A sus 68 años, este compositor de éxito internacional, uno de los grandes en música para el cine, con 11 premios Goya y cuatro candidaturas al Oscar, se embarca en su primera ópera

Alberto Iglesias
Alberto Iglesias, en su casa en Madrid.Ángela Suárez
Jesús Ruiz Mantilla

La familia Iglesias es un caso para estudiar en San Sebastián. De cuatro hermanos, todos han salido artistas. Dos escritores, Eduardo y Lourdes; una escultora de referencia, Cristina, y un músico, Alberto, con un carrerón internacional a sus 67 años. Al principio trataron de disuadirle, pero se empeñó y acabó cuajando una trayectoria, sobre todo dentro del cine, que supuso un antes y un después para los españoles en el ámbito internacional. Iglesias ha logrado 11 premios Goya y ha sido candidato cuatro veces a los Oscar de Hollywood. Ha compuesto 14 bandas sonoras para Pedro Almodóvar, con las que se han escuchado sus partituras por todo el mundo. Pero nada de eso le ha hecho romper su dedicación casi monástica a la música. Junto al cine, Iglesias compone su propia obra, dotada de una rica delicadeza, una contundente solidez y una voluntad de contagio directa, sin perder la complejidad. Mientras prepara su primera ópera, ha compuesto también una cantata titulada Phantom Songs, que le ha editado el sello Quartet. Para ello ha contado con colaboraciones de lujo, como las del contratenor Carlos Mena y el pianista Juan Pérez Floristán. Ambos le han acompañado en esta pieza que dota de música a poemas de John Ashbery, Wallace Stevens, Pier Paolo Pasolini, René Char o Samuel Beckett. Un viaje sonoro, trascendente y rico en matices donde el poder de la palabra se vigoriza con las notas de aquel chaval que admiraba al pianista Alfred Brendel cuando lo escuchaba de adolescente tocar con sus dedos cubiertos de esparadrapo en la Quincena Musical de San Sebastián. Mientras desempolvaba a su vez un viejo piano en casa, Iglesias no cejó en su sueño de convertirse en compositor. Hoy es todo un maestro de referencia.

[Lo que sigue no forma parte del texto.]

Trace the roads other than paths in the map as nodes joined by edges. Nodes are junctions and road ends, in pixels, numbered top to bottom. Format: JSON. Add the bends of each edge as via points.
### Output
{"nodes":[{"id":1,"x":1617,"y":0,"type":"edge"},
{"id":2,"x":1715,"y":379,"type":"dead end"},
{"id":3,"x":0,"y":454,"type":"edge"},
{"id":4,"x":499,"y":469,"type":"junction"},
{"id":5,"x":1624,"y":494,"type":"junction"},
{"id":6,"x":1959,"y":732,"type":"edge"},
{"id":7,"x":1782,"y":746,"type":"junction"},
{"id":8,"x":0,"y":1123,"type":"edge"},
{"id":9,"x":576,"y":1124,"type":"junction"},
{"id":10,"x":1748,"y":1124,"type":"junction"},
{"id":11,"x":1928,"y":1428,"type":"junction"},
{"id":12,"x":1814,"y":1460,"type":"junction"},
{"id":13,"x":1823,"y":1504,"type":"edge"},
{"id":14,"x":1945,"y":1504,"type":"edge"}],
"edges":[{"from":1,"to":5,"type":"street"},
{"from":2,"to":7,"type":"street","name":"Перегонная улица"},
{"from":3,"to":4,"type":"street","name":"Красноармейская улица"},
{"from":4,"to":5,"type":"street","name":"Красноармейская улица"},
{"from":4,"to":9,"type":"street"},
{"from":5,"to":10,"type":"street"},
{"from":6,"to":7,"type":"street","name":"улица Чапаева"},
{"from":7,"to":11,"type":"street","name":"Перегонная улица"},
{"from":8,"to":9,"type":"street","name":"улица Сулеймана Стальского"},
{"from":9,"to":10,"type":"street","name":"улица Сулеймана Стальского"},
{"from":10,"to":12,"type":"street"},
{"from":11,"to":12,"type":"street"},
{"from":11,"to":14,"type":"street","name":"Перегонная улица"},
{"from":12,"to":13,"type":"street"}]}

De cuatro hermanos que son en la familia Iglesias, pleno, cuatro artistas: ¿cómo se dio ese glorioso desastre?

Éramos cinco. Pero nuestro hermano menor murió a los 28 años. ¿Que cómo se dio? Pues no lo sé…

Sus padres sin duda tuvieron que ver en eso.

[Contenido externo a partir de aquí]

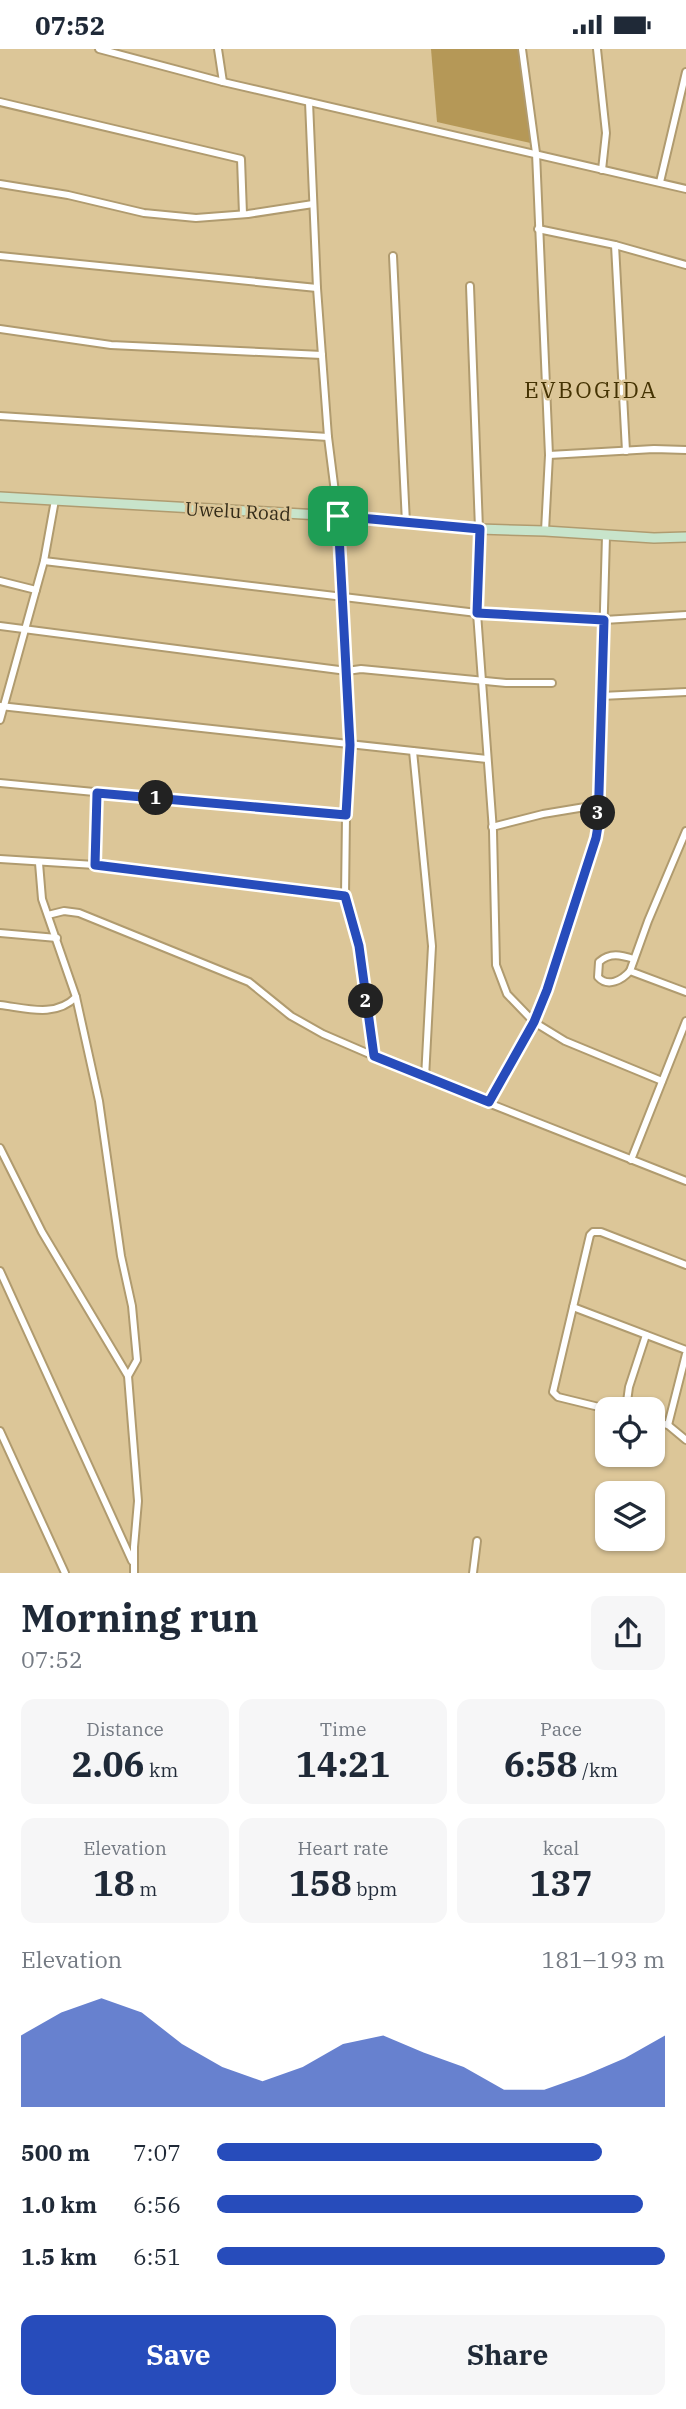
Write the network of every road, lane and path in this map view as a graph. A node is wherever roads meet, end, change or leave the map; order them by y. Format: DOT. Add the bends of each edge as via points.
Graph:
graph roads {
  1 [pos="99,49"];
  2 [pos="218,49"];
  3 [pos="522,49"];
  4 [pos="597,49"];
  5 [pos="686,72"];
  6 [pos="223,82"];
  7 [pos="0,102"];
  8 [pos="310,102"];
  9 [pos="536,153"];
  10 [pos="602,170"];
  11 [pos="660,182"];
  12 [pos="0,184"];
  13 [pos="686,189"];
  14 [pos="313,204"];
  15 [pos="243,214"];
  16 [pos="538,229"];
  17 [pos="615,244"];
  18 [pos="0,256"];
  19 [pos="393,256"];
  20 [pos="686,265"];
  21 [pos="470,286"];
  22 [pos="317,288"];
  23 [pos="0,329"];
  24 [pos="322,355"];
  25 [pos="0,416"];
  26 [pos="328,437"];
  27 [pos="686,450"];
  28 [pos="626,451"];
  29 [pos="549,455"];
  30 [pos="0,497"];
  31 [pos="55,500"];
  32 [pos="338,516"];
  33 [pos="406,523"];
  34 [pos="480,529"];
  35 [pos="545,531"];
  36 [pos="606,536"];
  37 [pos="686,537"];
  38 [pos="44,561"];
  39 [pos="0,581"];
  40 [pos="36,590"];
  41 [pos="343,596"];
  42 [pos="477,613"];
  43 [pos="686,615"];
  44 [pos="604,620"];
  45 [pos="0,626"];
  46 [pos="25,631"];
  47 [pos="347,671"];
  48 [pos="481,681"];
  49 [pos="552,684"];
  50 [pos="686,692"];
  51 [pos="601,696"];
  52 [pos="2,706"];
  53 [pos="0,720"];
  54 [pos="350,745"];
  55 [pos="412,751"];
  56 [pos="487,759"];
  57 [pos="0,783"];
  58 [pos="97,793"];
  59 [pos="597,805"];
  60 [pos="346,815"];
  61 [pos="492,827"];
  62 [pos="686,831"];
  63 [pos="0,859"];
  64 [pos="39,863"];
  65 [pos="95,865"];
  66 [pos="345,896"];
  67 [pos="48,915"];
  68 [pos="0,933"];
  69 [pos="57,938"];
  70 [pos="634,959"];
  71 [pos="630,971"];
  72 [pos="686,992"];
  73 [pos="76,997"];
  74 [pos="0,1005"];
  75 [pos="686,1020"];
  76 [pos="534,1022"];
  77 [pos="374,1056"];
  78 [pos="425,1078"];
  79 [pos="662,1081"];
  80 [pos="489,1102"];
  81 [pos="1,1152"];
  82 [pos="631,1160"];
  83 [pos="686,1181"];
  84 [pos="686,1265"];
  85 [pos="0,1271"];
  86 [pos="573,1307"];
  87 [pos="646,1335"];
  88 [pos="686,1352"];
  89 [pos="128,1376"];
  90 [pos="628,1397"];
  91 [pos="595,1406"];
  92 [pos="665,1424"];
  93 [pos="668,1425"];
  94 [pos="0,1431"];
  95 [pos="686,1440"];
  96 [pos="477,1541"];
  97 [pos="133,1563"];
  98 [pos="65,1573"];
  99 [pos="134,1573"];
  100 [pos="473,1573"];
  1 -- 6 [label="street"];
  2 -- 6 [label="street"];
  3 -- 9 [label="street"];
  4 -- 10 [label="street" via="606,133"];
  5 -- 11 [label="street"];
  6 -- 8 [label="street"];
  7 -- 15 [label="street" via="242,159"];
  8 -- 9 [label="street"];
  8 -- 14 [label="street"];
  9 -- 10 [label="street"];
  9 -- 16 [label="street"];
  10 -- 11 [label="street"];
  11 -- 13 [label="street"];
  12 -- 15 [label="street" via="144,213 196,218"];
  14 -- 15 [label="street"];
  14 -- 22 [label="street"];
  16 -- 17 [label="street"];
  16 -- 29 [label="street"];
  17 -- 20 [label="street"];
  17 -- 28 [label="street"];
  18 -- 22 [label="street"];
  19 -- 33 [label="street"];
  21 -- 34 [label="street"];
  22 -- 24 [label="street"];
  23 -- 24 [label="street" via="111,345"];
  24 -- 26 [label="street"];
  25 -- 26 [label="street"];
  26 -- 32 [label="street"];
  27 -- 28 [label="street"];
  28 -- 29 [label="street"];
  29 -- 35 [label="street"];
  30 -- 31 [label="street, Uwelu Road"];
  31 -- 32 [label="street, Uwelu Road"];
  31 -- 38 [label="street"];
  32 -- 33 [label="street, Uwelu Road"];
  32 -- 41 [label="street"];
  33 -- 34 [label="street, Uwelu Road"];
  34 -- 35 [label="street, Uwelu Road"];
  34 -- 42 [label="street"];
  35 -- 36 [label="street, Uwelu Road"];
  36 -- 37 [label="street, Uwelu Road"];
  36 -- 44 [label="street"];
  38 -- 40 [label="street"];
  38 -- 41 [label="street"];
  39 -- 40 [label="street"];
  40 -- 46 [label="street"];
  41 -- 42 [label="street"];
  41 -- 47 [label="street"];
  42 -- 44 [label="street"];
  42 -- 48 [label="street"];
  43 -- 44 [label="street"];
  44 -- 51 [label="street"];
  45 -- 46 [label="street"];
  46 -- 47 [label="street"];
  46 -- 52 [label="street"];
  47 -- 48 [label="street"];
  47 -- 54 [label="street"];
  48 -- 49 [label="street"];
  48 -- 56 [label="street"];
  50 -- 51 [label="street"];
  51 -- 59 [label="street"];
  52 -- 53 [label="street"];
  52 -- 54 [label="street"];
  54 -- 55 [label="street"];
  54 -- 60 [label="street"];
  55 -- 56 [label="street"];
  55 -- 78 [label="street" via="432,946"];
  56 -- 61 [label="street"];
  57 -- 58 [label="street"];
  58 -- 60 [label="street"];
  58 -- 65 [label="street"];
  59 -- 61 [label="street"];
  59 -- 76 [label="street" via="596,838"];
  60 -- 66 [label="street"];
  61 -- 76 [label="street" via="496,965 507,994"];
  62 -- 70 [label="street"];
  63 -- 64 [label="street"];
  64 -- 65 [label="street"];
  64 -- 67 [label="street" via="41,899"];
  65 -- 66 [label="street"];
  66 -- 77 [label="street" via="359,946"];
  67 -- 69 [label="street"];
  67 -- 77 [label="street" via="79,913 249,982 291,1016"];
  68 -- 69 [label="street"];
  69 -- 73 [label="street"];
  70 -- 71 [label="street"];
  70 -- 71 [label="street" via="605,956 599,962 598,977 608,983"];
  71 -- 72 [label="street"];
  73 -- 74 [label="street" via="51,1010"];
  73 -- 89 [label="street" via="99,1101 132,1306 137,1360"];
  75 -- 79 [label="street"];
  76 -- 79 [label="street" via="565,1041"];
  76 -- 80 [label="street"];
  77 -- 78 [label="street"];
  78 -- 80 [label="street"];
  79 -- 82 [label="street"];
  80 -- 82 [label="street"];
  81 -- 89 [label="street" via="42,1232"];
  82 -- 83 [label="street"];
  84 -- 86 [label="street" via="601,1231 593,1233"];
  85 -- 97 [label="street"];
  86 -- 87 [label="street"];
  86 -- 91 [label="street" via="554,1394"];
  87 -- 88 [label="street"];
  87 -- 90 [label="street"];
  88 -- 93 [label="street"];
  89 -- 97 [label="street" via="138,1501"];
  92 -- 93 [label="street"];
  93 -- 95 [label="street"];
  94 -- 98 [label="street"];
  96 -- 100 [label="street"];
  97 -- 99 [label="street"];
}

Mi padre no era artista, sino empresario, pero sí tenía un espíritu curioso, muy libre e inquieto intelectualmente. Yo creo que se sorprendieron de ese brote. A mí, con la música, al principio me intentaron apaciguar. Pero luego lo comprendieron y me alentaron.

¿En qué sentido lo intentaron apaciguar?

A los 17 me dijeron que no me dedicara exclusivamente a la música y que encontrara una carrera más formal, con más salidas. Lo veían como una cosa muy difícil, que lo es. Me fui a Bilbao a empezar Medicina, pero al año y medio, decidí que no. Luego me dieron un buen consejo: estudia Filosofía. Y tenían razón.

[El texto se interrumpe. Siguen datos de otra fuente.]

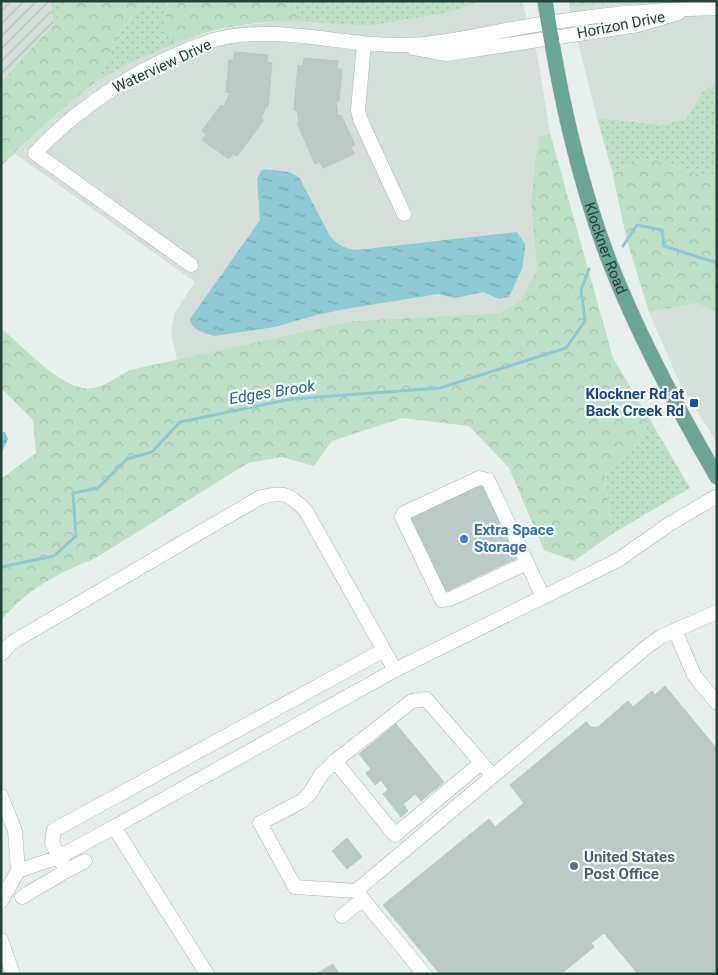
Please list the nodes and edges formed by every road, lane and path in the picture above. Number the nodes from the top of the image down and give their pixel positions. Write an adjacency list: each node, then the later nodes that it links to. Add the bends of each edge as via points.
1 (545, 1): 3 (main road, Klockner Road)
2 (717, 8): 3 (street, Horizon Drive, via 690,8 638,25 571,36)
3 (549, 30): 4 (street, Waterview Drive, via 447,54 402,46); 7 (main road, Klockner Road, via 567,124 609,261 660,375)
4 (364, 44): 5 (street, via 360,119); 6 (street, Waterview Drive, via 272,34 212,40 106,93 77,114 35,153)
5 (404, 214)
6 (191, 265)
7 (717, 477)
8 (717, 496): 10 (street, via 618,560)
9 (526, 563): 9 (street, via 490,483 484,478 404,513 402,517 442,600 446,601); 10 (street)
10 (543, 597): 15 (street)
11 (717, 612): 12 (street)
12 (675, 630): 16 (street, via 694,675); 19 (street, via 649,645)
13 (384, 650): 14 (street, via 306,511 287,495 276,493 259,498 11,643); 15 (street); 22 (street, via 59,826 52,836 52,844)
14 (1, 654)
15 (395, 670): 21 (street)
16 (717, 702)
17 (335, 761): 18 (street, via 398,710 412,701 426,699); 18 (street, via 394,835); 26 (street, via 302,801 260,823 295,887)
18 (481, 763): 19 (street)
19 (492, 776): 26 (street)
20 (1, 796): 24 (street, via 15,831)
21 (114, 827): 22 (street); 32 (street)
22 (59, 856): 24 (street); 25 (street)
23 (85, 861): 25 (street)
24 (18, 871): 28 (street)
25 (66, 871): 27 (street)
26 (360, 895): 29 (street); 33 (street)
27 (22, 897)
28 (1, 901)
29 (342, 916)
30 (1, 940): 31 (street)
31 (13, 974)
32 (207, 974)
33 (424, 974)

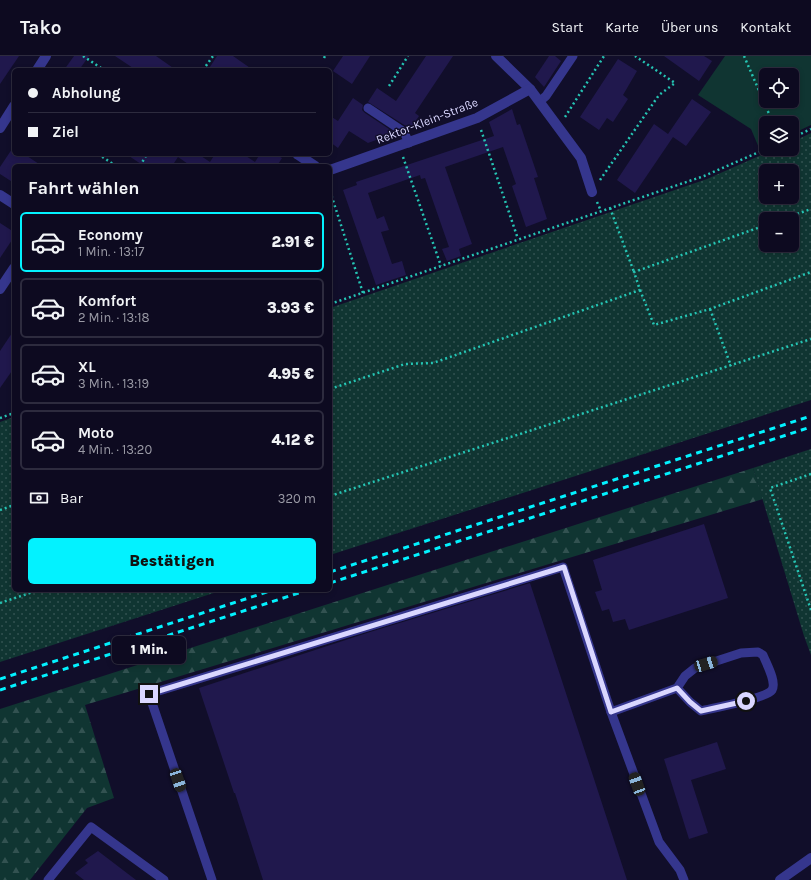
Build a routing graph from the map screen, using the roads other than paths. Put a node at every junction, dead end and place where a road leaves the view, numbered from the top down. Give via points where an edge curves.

¿Porque realmente es una carrera con muchas salidas, aunque la mayoría no lo crea?

Pues sí. Ahora el conocimiento es muy valorado, con la base que te da, puedes anticiparte a lo que viene. No la terminé, pero me marcó mucho. Para empezar, en la necesidad y el hábito de la lectura. Me hizo amar los libros que me cuesta entender, apreciar la dificultad de leer.

No deberíamos tener miedo a no entender, sino voluntad e incluso motivación extra para lograrlo.

Con eso entramos en el terreno en que se encuentra la música. ¿Debemos entenderla? La sugestión que nos conduce a esa necesidad de comprenderla es un hecho, te lleva hacia adelante. Pero, también, hallarte en un lugar con otro lenguaje, donde es difícil ese trasvase, produce una sensación placentera. Vivir en la no comprensión de muchas cosas forma parte de nuestro espíritu.

Es lo que llaman misterio.

Sí, exactamente.

Y si eso lo trasladamos además a la poesía, como ha hecho usted, aunando ambas, ¿multiplicamos ese efecto?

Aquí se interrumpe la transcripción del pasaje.